Si no podemos encontrar el Bien satisfactorio en los eventos y asuntos de la vida, no es porque podamos diseñar un orden más feliz para ellos, sino porque "Dios ha puesto la eternidad en nuestros corazones", así como el tiempo, y no tenía la intención de que debe estar satisfecho hasta que logremos un bien eterno. Si tan solo "entendiéramos" que, si tan solo reconociéramos el diseño de Dios para nosotros "de principio a fin", y sufrieramos la eternidad no menos que el tiempo para recibir lo que nos corresponde, no deberíamos preocuparnos en vanos esfuerzos por cambiar lo inmutable, o encontrar un bien duradero en lo fugitivo y perecedero.
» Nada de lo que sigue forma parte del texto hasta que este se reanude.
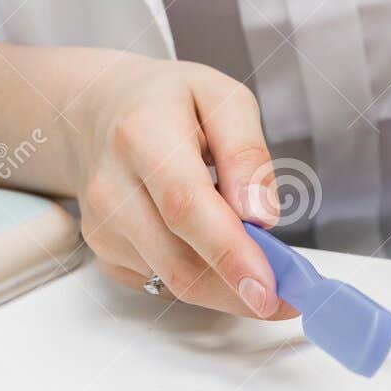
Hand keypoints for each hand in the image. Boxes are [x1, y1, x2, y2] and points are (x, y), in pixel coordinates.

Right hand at [68, 53, 297, 318]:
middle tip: (290, 292)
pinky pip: (164, 284)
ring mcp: (103, 227)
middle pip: (180, 260)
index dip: (230, 253)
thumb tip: (261, 215)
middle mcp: (112, 188)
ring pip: (176, 282)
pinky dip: (205, 279)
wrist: (100, 112)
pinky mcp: (106, 253)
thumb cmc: (168, 102)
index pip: (186, 206)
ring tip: (266, 267)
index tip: (269, 287)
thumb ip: (247, 153)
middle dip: (241, 288)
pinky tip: (218, 251)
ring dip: (229, 288)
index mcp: (142, 135)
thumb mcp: (223, 98)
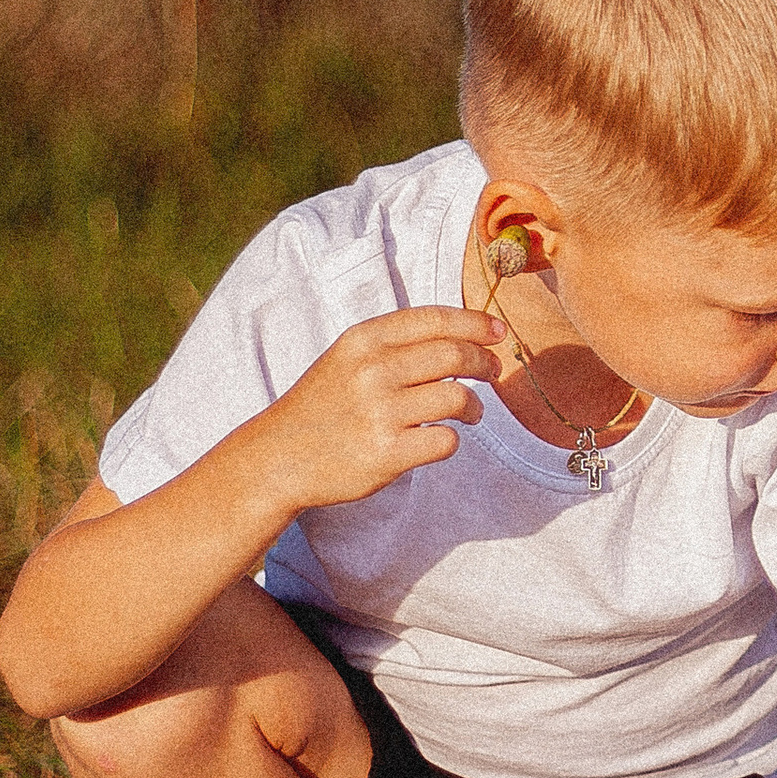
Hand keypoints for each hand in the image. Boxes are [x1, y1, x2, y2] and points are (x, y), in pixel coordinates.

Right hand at [256, 307, 508, 514]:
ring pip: (458, 397)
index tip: (497, 332)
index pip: (434, 320)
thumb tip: (464, 335)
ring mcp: (380, 413)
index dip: (475, 323)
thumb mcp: (347, 357)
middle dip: (485, 362)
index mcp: (363, 340)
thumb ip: (395, 343)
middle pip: (454, 355)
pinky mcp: (387, 453)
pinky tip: (440, 437)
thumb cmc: (322, 405)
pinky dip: (452, 439)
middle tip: (494, 371)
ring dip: (476, 406)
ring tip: (472, 412)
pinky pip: (446, 440)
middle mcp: (372, 371)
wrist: (278, 457)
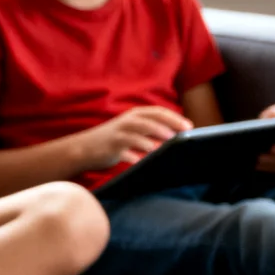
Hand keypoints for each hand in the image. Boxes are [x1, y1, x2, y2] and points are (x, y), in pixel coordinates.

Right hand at [76, 106, 190, 168]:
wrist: (84, 147)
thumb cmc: (114, 139)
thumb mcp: (132, 130)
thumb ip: (151, 130)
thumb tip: (178, 137)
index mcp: (134, 115)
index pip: (157, 112)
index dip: (174, 118)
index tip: (189, 126)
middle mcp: (126, 121)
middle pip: (148, 120)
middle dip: (165, 125)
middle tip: (182, 134)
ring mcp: (117, 134)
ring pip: (134, 133)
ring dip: (148, 139)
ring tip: (161, 147)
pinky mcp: (109, 147)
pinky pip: (122, 151)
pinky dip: (131, 156)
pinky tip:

Debemos alegrarnos y hacernos bien toda nuestra breve vida ( Eclesiastés 3:12 ); debemos comer y beber y deleitarnos en nuestras labores ( Eclesiastés 3:13 ); deberíamos sentir que esta facultad de gozar inocentemente placeres simples y trabajos sanos es "un don de Dios": deberíamos concluir que Dios había ordenado ese ciclo regular y el orden de eventos que tan a menudo anticipa el deseo y el esfuerzo del momento, con el fin de que debemos temerle en lugar de confiar en nosotros mismos ( Eclesiastés 3:14 ), y confiar nuestro futuro a Aquel que tan sabia y amablemente recuerda el pasado.